:: EXTRACTED MATERIAL
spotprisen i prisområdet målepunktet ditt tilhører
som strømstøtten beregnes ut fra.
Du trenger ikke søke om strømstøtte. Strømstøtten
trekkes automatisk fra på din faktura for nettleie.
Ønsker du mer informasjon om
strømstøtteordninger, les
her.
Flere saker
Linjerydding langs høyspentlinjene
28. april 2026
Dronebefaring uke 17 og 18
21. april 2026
::::
WHAT IS NEEDED → Copy every one of the rows above line by line, changing nothing.

SOLUTION TO THE PROBLEM →
spotprisen i prisområdet målepunktet ditt tilhører
som strømstøtten beregnes ut fra.
Du trenger ikke søke om strømstøtte. Strømstøtten
trekkes automatisk fra på din faktura for nettleie.
Ønsker du mer informasjon om
strømstøtteordninger, les
her.
Flere saker
Linjerydding langs høyspentlinjene
28. april 2026
Dronebefaring uke 17 og 18
21. april 2026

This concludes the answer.